Liverpool aime laisser la végétation pousser ses bâtiments publics, ses anciennes demeures transformées en aires de jeux. Le promeneur ne peut décider si c’est là le signe d’une volonté ou d’une négligence.

La ville a en tout cas décidé d’intervenir sur les quartiers et les maisons en grande déréliction. En tant que « Capitale européenne cde la culture », elle se devait d’agir, elle ne pouvait pas compter uniquement sur la bonne volonté des promeneurs pour imaginer de secrètes relations entre les taudis d’aujourd’hui et les ruines d’autrefois. Ne pouvant cacher tous les bâtiments décatis, la municipalité a opté pour une solution précaire mais dotée d’un vernis culturel.

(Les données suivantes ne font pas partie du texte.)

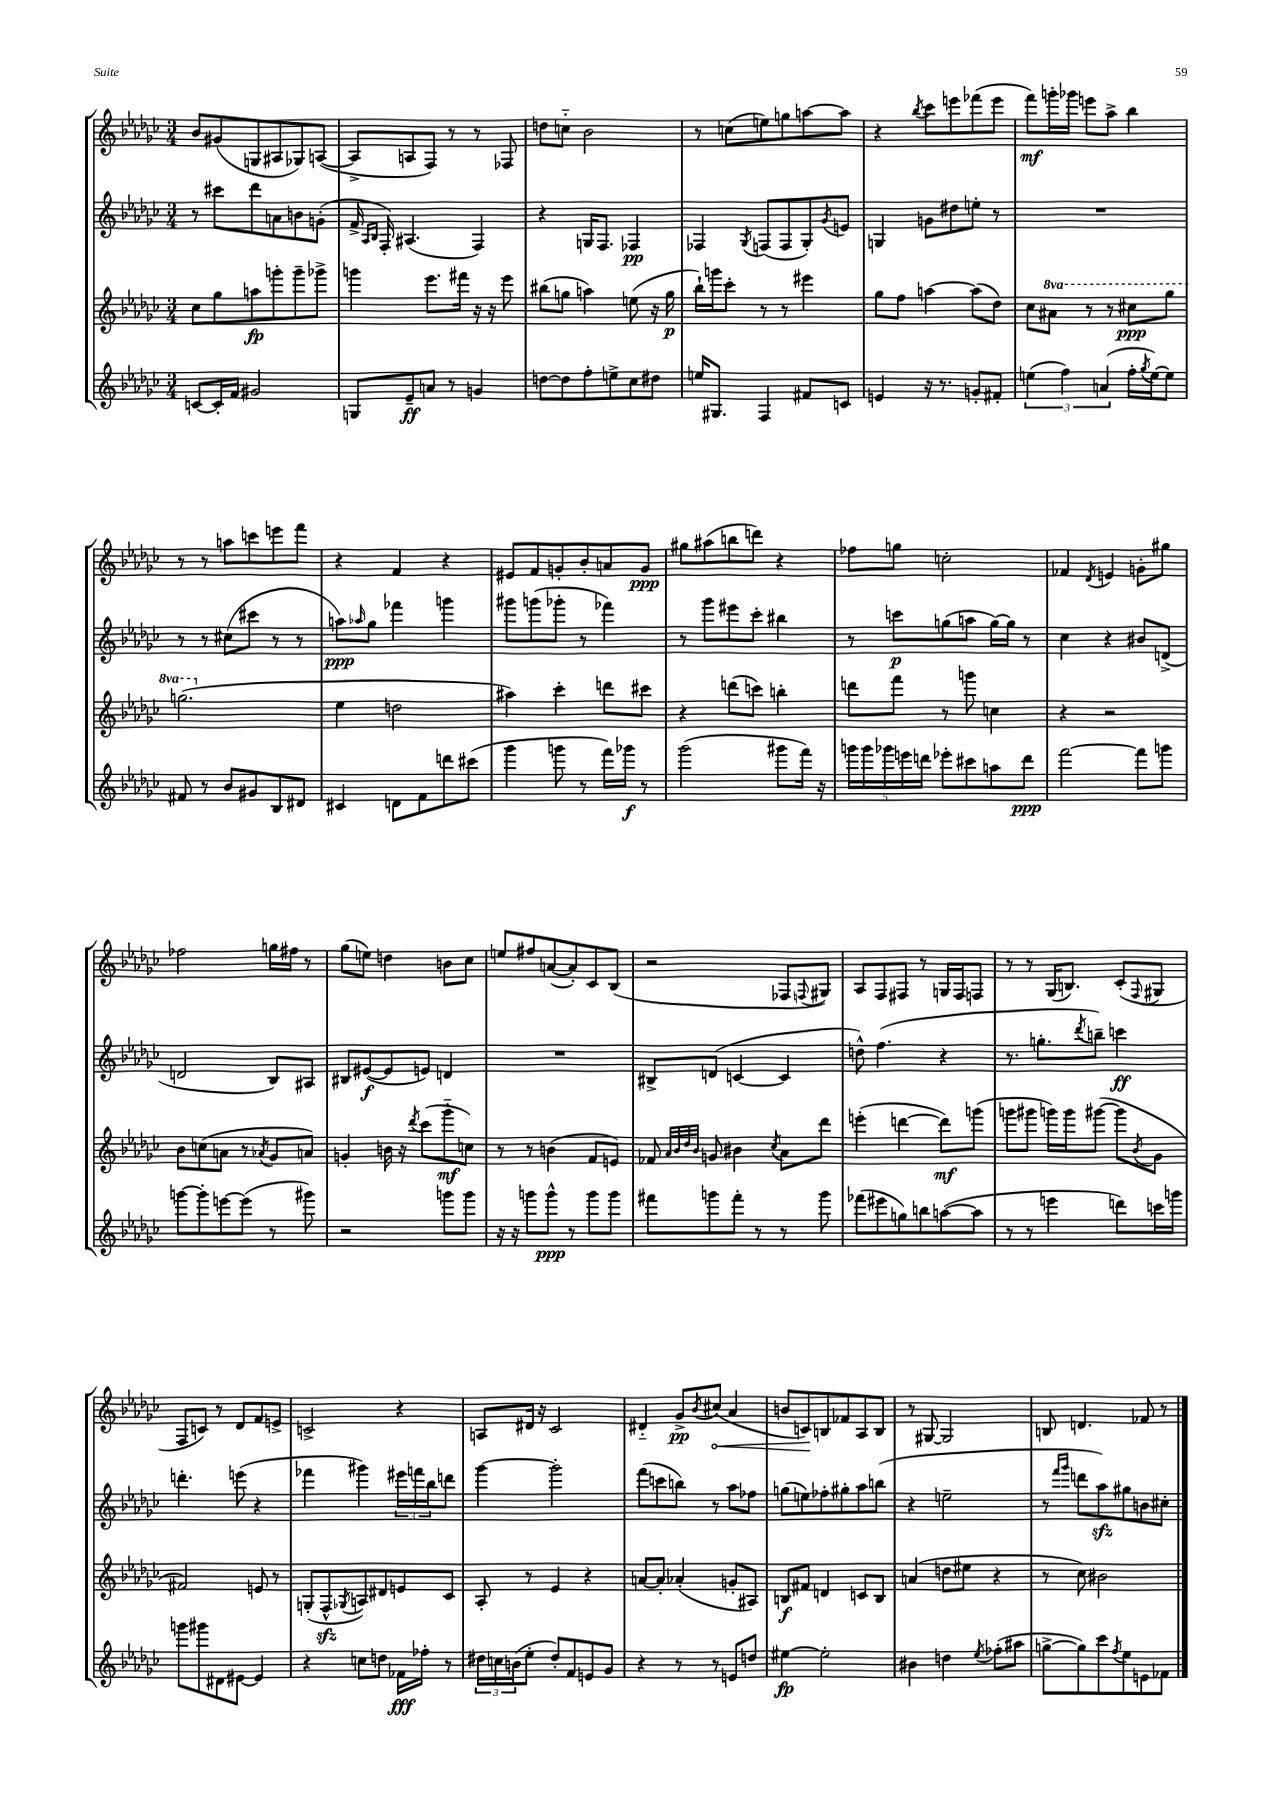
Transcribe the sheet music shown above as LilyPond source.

<<
\new StaffGroup <<
\new Staff = "s0" {
    \clef treble \key ges \major \numericTimeSignature \time 3/4
    bes'8 gis'8( g8 ais8 ges8) a8~( |
    a8-> a8 f8) r8 r8 fes8 |
    d''8 c''8-_ bes'2 |
    r8 c''8( e''8) g''8 a''8~ a''8 |
    r4 \acciaccatura { bes''8 } ces'''8 e'''8 fes'''8( e'''8 |
    f'''8\mf) g'''16-. ges'''16 e'''8 aes''8-> bes''4 |
    r8 r8 a''8 c'''8 e'''8 f'''8 |
    r4 f'4 r4 |
    eis'8 f'8 g'8-. bes'8-. a'8 g'8\ppp |
    gis''8 ais''8( b''8 d'''8) r4 |
    fes''8 g''8 c''2-. |
    fes'4 \acciaccatura { des'8 } e'4 g'8-. gis''8 |
    fes''2 g''16 fis''16 r8 |
    ges''8( e''8) d''4 b'8 ces''8 |
    e''8 fis''8 a'8~( a'8-.) ces'8 bes8( |
    r2 fes8 \appoggiatura { f8 } gis8) |
    aes8 f8 fis8 r8 g16 fis16 f8 |
    r8 r8 ges16( b8.) ces'8-.( \appoggiatura { f8 } gis8 |
    f8 c'8) r8 des'8 f'8 e'8-> |
    c'2-> r4 |
    a8 dis'16 r16 ces'2 |
    dis'4-_ ges'8->\pp \acciaccatura { bes'8 } \once \override Hairpin.circled-tip = ##t cis''8\<( aes'4 |
    b'8 c'8\!) b8 fes'8 aes8 b8 |
    r8 gis8~ gis2 |
    b8 d'4. fes'8 r8 \bar "|." |
}
\new Staff = "s1" {
    \clef treble \key ges \major \numericTimeSignature \time 3/4
    r8 cis'''8 des'''8 a'8 b'8 g'8-.( |
    f'16-> \grace { aes16 bes16 } f16-.) ais4.( f4) |
    r4 g16 f8. fes4\pp |
    fes4 \acciaccatura { ges8 } f8( f8 ges8-.) \acciaccatura { ges'8 } e'8 |
    g4 g'8 dis''8 e''8-. r8 |
    R2. |
    r8 r8 cis''8( cis'''8 r8 r8 |
    a''8\ppp) \grace { aes''16 } ges''8 fes'''4 g'''4 |
    gis'''8 g'''8( ges'''8-. r8 fes'''4) |
    r8 ges'''8 eis'''8 ces'''8-. bis''4 |
    r8 c'''8\p g''8( a''8 g''16~) g''16 r8 |
    ces''4 r4 bis'8 d'8->( |
    d'2 bes8) ais8 |
    bis8 eis'8~\f( eis'8 e'8) d'4 |
    R2. |
    bis8-> d'8( c'4~ c'4 |
    d''8-^) f''4.( r4 |
    r8. g''8.-. \acciaccatura { des'''8 } b''8--) c'''4\ff |
    d'''4.-. e'''8( r4 |
    fes'''4 gis'''4) \tuplet 3/2 { eis'''16 f'''16 bes''16 } d'''8 |
    ges'''4~ ges'''2-. |
    f'''8( c'''8 b''8) r8 aes''8 fes''8 |
    g''8( e''8) fes''8-. gis''8-. aes''8 b''8( |
    r4 e''2-- |
    r8 \grace { f'''16 ges'''16 } d'''8 aes''8\sfz) gis''8 b'8 cis''8-. \bar "|." |
}
\new Staff = "s2" {
    \clef treble \key ges \major \numericTimeSignature \time 3/4 \set Staff.ottavationMarkups = #ottavation-simple-ordinals
    ces''8 ges''8 a''8\fp g'''8-. g'''8-- ges'''8-> |
    g'''4 ees'''8. fis'''16 r16 r16 ees'''8 |
    bis''8( g''8 a''4) e''8( r16 g''16\p |
    bes''16-!) g'''16 ces'''8-. r8 r8 eis'''4 |
    ges''8 f''8 a''4~ a''8( des''8) |
    ces''8 \ottava #1 ais''8 r8 r8 cis'''8\ppp ges'''8 |
    g'''2.( \ottava #0 |
    ees''4 d''2 |
    ais''4) ces'''4-. d'''8 cis'''8 |
    r4 d'''8( c'''8) b''4-. |
    d'''8 f'''8 r8 g'''8 c''4 |
    r4 r2 |
    bes'8 c''8( a'8 r8 \acciaccatura { aes'8 } ges'8 a'8) |
    g'4-. b'16 r16 \acciaccatura { des'''8 } ces'''8( ges'''8-_\mf c''8) |
    r8 r8 b'4( f'8 e'8) |
    fes'8 \grace { aes'32 bes'32 des''32 bes'32 } g'8 bis'4 \acciaccatura { ces''8 } aes'8 des'''8 |
    e'''4-.( d'''4~ d'''8\mf) g'''8( |
    g'''8 gis'''8 g'''16) g'''16 gis'''8~( gis'''8 \acciaccatura { bes'8 } ges'8 |
    fis'2) e'8 r8 |
    g8-.( f8-^\sfz \acciaccatura { ges8 } a8) dis'8 e'8 ces'8 |
    aes8-. r8 ees'4 r4 |
    a'8~ a'8-. aes'4-.( g'8-. ais8) |
    b8\f fis'8 d'4 c'8 b8 |
    a'4( d''8 eis''8 r4 |
    r8 ces''8) bis'2 \bar "|." |
}
\new Staff = "s3" {
    \clef treble \key ges \major \numericTimeSignature \time 3/4
    c'8~ c'16-. f'16 gis'2 |
    g8 ees'8--\ff a'8 r8 g'4 |
    d''8~ d''8 f''8-. e''8-> ces''8 dis''8 |
    e''16 gis8. f4 fis'8 c'8 |
    e'4 r16 r8. g'8-. fis'8-. |
    \tuplet 3/2 { e''4( f''4) a'4( } f''16-. \acciaccatura { ges''8 } e''16~) e''8 |
    fis'8 r8 bes'8 gis'8 bes8 dis'8 |
    cis'4 d'8 f'8 d'''8 cis'''8( |
    ges'''4 g'''8 r8 f'''16) ges'''16\f r8 |
    ges'''2( gis'''8 f'''16) r16 |
    \tuplet 5/4 { g'''16 g'''16 ges'''16 e'''16 d'''16 } ees'''8-. cis'''8 a''8 d'''8\ppp |
    f'''2~ f'''8 g'''8 |
    g'''8~ g'''8-. e'''8~ e'''8( r8 gis'''8) |
    r2 g'''8 g'''8 |
    r16 r16 g'''8 g'''8-^\ppp r8 g'''8 g'''8 |
    fis'''8 g'''8 fis'''8-. r8 r8 g'''8 |
    fes'''8( eis'''8 g''8) b''8 a''8~( a''8 |
    r8 r8 e'''4 d'''8) c'''16 g'''16 |
    g'''8 gis'''8 dis'8 eis'8~ eis'4 |
    r4 c''8 d''8 fes'16\fff fes''16-. r8 |
    \tuplet 3/2 { dis''16 c''16 b'16( } ees''8-. dis''8-.) f'8 e'8 ges'8 |
    r4 r8 r8 e'8 d''8 |
    eis''4~\fp eis''2-. |
    bis'4 d''4 \acciaccatura { ees''8 } fes''8-.( ais''8 |
    g''8~-> g''8) ces'''8 \acciaccatura { f''8 } ees''8 e'8 fes'8 \bar "|." |
}
>>
>>
\layout { \context { \Score \remove "Bar_number_engraver" } }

Des artistes, ou des architectes, ou des écrivains, ou des agents de communication, sont intervenus pour jouer avec les lieux, les revêtir partiellement de signes, d’images, d’affiches qui fassent sens. A la place des fenêtres, des images cartonnées avec la tête des Beatles. Des messages qui rappellent que Liverpool est la capitale de la culture. Des panneaux avec des mots simples : « Futurist », « Perfection », « Sophisticated » accrochés sur des façades fragiles.

Lorsque Liverpool ne sera plus capitale de la culture, il faudra bien faire quelque chose, malgré tout, de toutes ces ruines. J’aurai alors des suggestions à faire, mais m’écoutera-t-on ?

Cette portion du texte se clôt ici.